Reputation: 1730
I am using Eve (flask) as an API interface to mongodb. Now I am trying to set up bulk lookups of items over this interface. This means I want to find documents in bulk.
Usually you would use get for this. So, for example, if you have a collection of persons with fields name and phone number, you could get request the endpoint /person/ less name greater and get back the corresponding document including the phone number.
If you want to lookup several documents at once, say, following our example, you need the phone number of several people, the lookup of each person separately would be expensive, i.e. it would take a long time to get the phone numbers.
You can use something like ?where={"name" $in ["Pedro", "Juan"]} to get the phone numbers for two persons with one get request, which is more efficient (=faster) than doing two get requests, one for each. However, this method has a limited applicability because the maximum length of get requests is about 64K (1), which means that only on an order of thousand documents could be retrieved this way, if we assume name lengths of around 10-20 characters.
The natural method for larger lookups seems therefore using post requests. However, the eve post interface, as far as I can see, is for insertions, not for lookups (find).

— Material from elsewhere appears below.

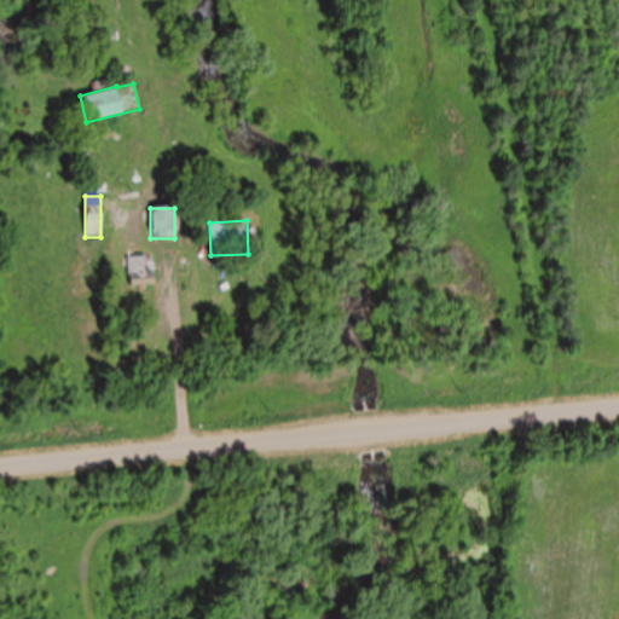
[(152,258),(128,258),(128,289),(152,289),(152,258)]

I've implemented manually a post lookup for some endpoints with flask, but is there a way to use Eve for this? To the point: is there a way to do bulk lookups of documents with post requests?
Upvotes: 0
Views: 205
Reputation: 6576
You could use a dynamic lookup filter. Basically you hook a callback function to every GET request. In your callback then update the lookup
as needed to (source):
def pre_GET(resource, request, lookup):
lookup["name"] = {'$in': list_of_names}
app = Eve()
app.on_pre_GET += pre_GET
app.run()
Or you could even set a predefined data filter (source):
people = {
'datasource': {
'filter': {'username': {'$exists': True}}
}
}
The second option makes the filter static, but you can still mix it with a dynamic filter.
In general though, this whole thing smells bad design. I don't know your use case, but consider alternative such as, maybe, introducing a "customer_type" field to query on. That would probably make it easier on both performance and code maintenance.
In any case, if you are doing queries, POST is not the place to look for.